** ABOUT THIS EXERCISE **
Since the pictures are not wanted, retype the listing below exactly and without them.

** SUPPLIED DATA **
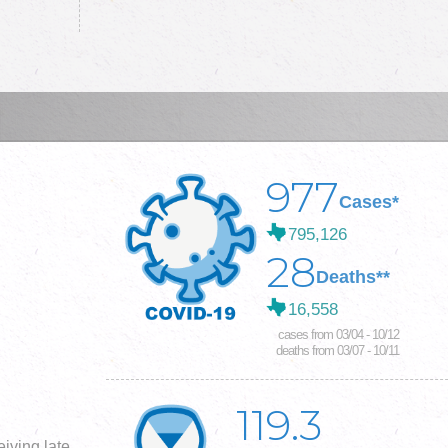
977
Cases*
795,126
28
Deaths**
16,558
cases from 03/04 - 10/12
deaths from 03/07 - 10/11
119.3
iving late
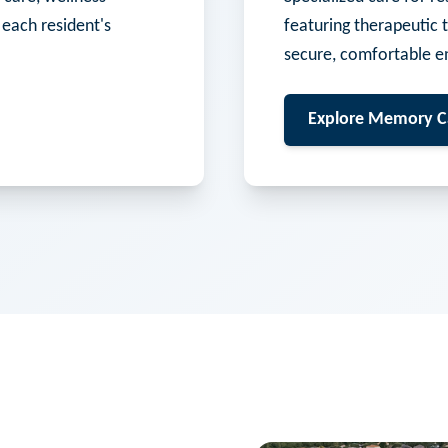
 each resident's
featuring therapeutic 
secure, comfortable e
Explore
Memory C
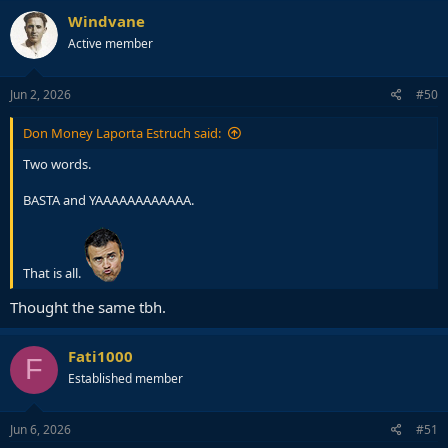
Windvane
Active member
Jun 2, 2026
#50
Don Money Laporta Estruch said:
Two words.
BASTA and YAAAAAAAAAAAA.
That is all.
Thought the same tbh.
Fati1000
F
Established member
Jun 6, 2026
#51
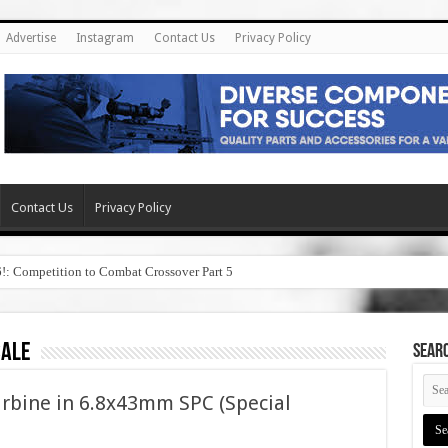
Advertise
Instagram
Contact Us
Privacy Policy
Contact Us
Privacy Policy
6!: Competition to Combat Crossover Part 5
sale
SEAR
arbine in 6.8x43mm SPC (Special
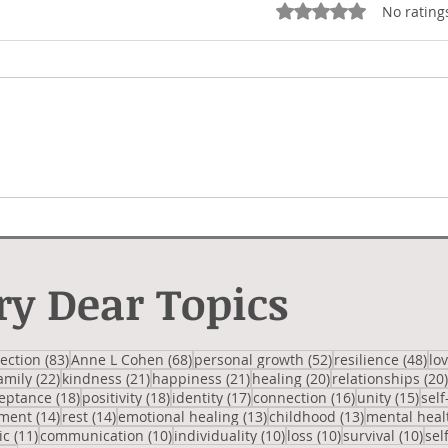
Rated 0 out of 5 star
No rating
Not Right
Hipp
ry Dear Topics
 posts
83 posts
68 posts
52 posts
48 
lection
(83)
Anne L Cohen
(68)
personal growth
(52)
resilience
(48)
lo
2 posts
22 posts
21 posts
21 posts
20 posts
amily
(22)
kindness
(21)
happiness
(21)
healing
(20)
relationships
(20)
posts
18 posts
18 posts
17 posts
16 posts
15 p
eptance
(18)
positivity
(18)
identity
(17)
connection
(16)
unity
(15)
self
14 posts
14 posts
13 posts
13 posts
ment
(14)
rest
(14)
emotional healing
(13)
childhood
(13)
mental heal
osts
11 posts
10 posts
10 posts
10 posts
10 
ic
(11)
communication
(10)
individuality
(10)
loss
(10)
survival
(10)
sel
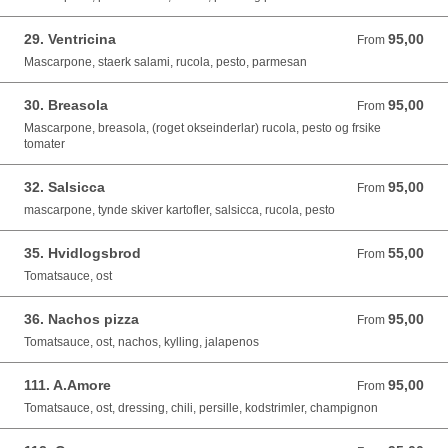
29. Ventricina
95,00
From 95,00 DKK
From
Mascarpone, staerk salami, rucola, pesto, parmesan
30. Breasola
95,00
From 95,00 DKK
From
Mascarpone, breasola, (roget okseinderlar) rucola, pesto og frsike
tomater
32. Salsicca
95,00
From 95,00 DKK
From
mascarpone, tynde skiver kartofler, salsicca, rucola, pesto
35. Hvidlogsbrod
55,00
From 55,00 DKK
From
Tomatsauce, ost
36. Nachos pizza
95,00
From 95,00 DKK
From
Tomatsauce, ost, nachos, kylling, jalapenos
111. A.Amore
95,00
From 95,00 DKK
From
Tomatsauce, ost, dressing, chili, persille, kodstrimler, champignon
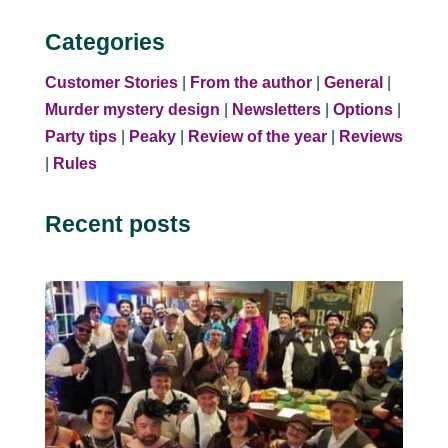
Categories
Customer Stories
|
From the author
|
General
|
Murder mystery design
|
Newsletters
|
Options
|
Party tips
|
Peaky
|
Review of the year
|
Reviews
|
Rules
Recent posts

** REPLY **
977
Cases*
795,126
28
Deaths**
16,558
cases from 03/04 - 10/12
deaths from 03/07 - 10/11
119.3
iving late
 each resident's
featuring therapeutic 
secure, comfortable e
Explore
Memory C
Windvane
Active member
Jun 2, 2026
#50
Don Money Laporta Estruch said:
Two words.
BASTA and YAAAAAAAAAAAA.
That is all.
Thought the same tbh.
Fati1000
F
Established member
Jun 6, 2026
#51
Advertise
Instagram
Contact Us
Privacy Policy
Contact Us
Privacy Policy
6!: Competition to Combat Crossover Part 5
sale
SEAR
arbine in 6.8x43mm SPC (Special
Rated 0 out of 5 star
No rating
Not Right
Hipp
ry Dear Topics
 posts
83 posts
68 posts
52 posts
48 
lection
(83)
Anne L Cohen
(68)
personal growth
(52)
resilience
(48)
lo
2 posts
22 posts
21 posts
21 posts
20 posts
amily
(22)
kindness
(21)
happiness
(21)
healing
(20)
relationships
(20)
posts
18 posts
18 posts
17 posts
16 posts
15 p
eptance
(18)
positivity
(18)
identity
(17)
connection
(16)
unity
(15)
self
14 posts
14 posts
13 posts
13 posts
ment
(14)
rest
(14)
emotional healing
(13)
childhood
(13)
mental heal
osts
11 posts
10 posts
10 posts
10 posts
10 
ic
(11)
communication
(10)
individuality
(10)
loss
(10)
survival
(10)
sel
29. Ventricina
95,00
From 95,00 DKK
From
Mascarpone, staerk salami, rucola, pesto, parmesan
30. Breasola
95,00
From 95,00 DKK
From
Mascarpone, breasola, (roget okseinderlar) rucola, pesto og frsike
tomater
32. Salsicca
95,00
From 95,00 DKK
From
mascarpone, tynde skiver kartofler, salsicca, rucola, pesto
35. Hvidlogsbrod
55,00
From 55,00 DKK
From
Tomatsauce, ost
36. Nachos pizza
95,00
From 95,00 DKK
From
Tomatsauce, ost, nachos, kylling, jalapenos
111. A.Amore
95,00
From 95,00 DKK
From
Tomatsauce, ost, dressing, chili, persille, kodstrimler, champignon
Categories
Customer Stories
|
From the author
|
General
|
Murder mystery design
|
Newsletters
|
Options
|
Party tips
|
Peaky
|
Review of the year
|
Reviews
|
Rules
Recent posts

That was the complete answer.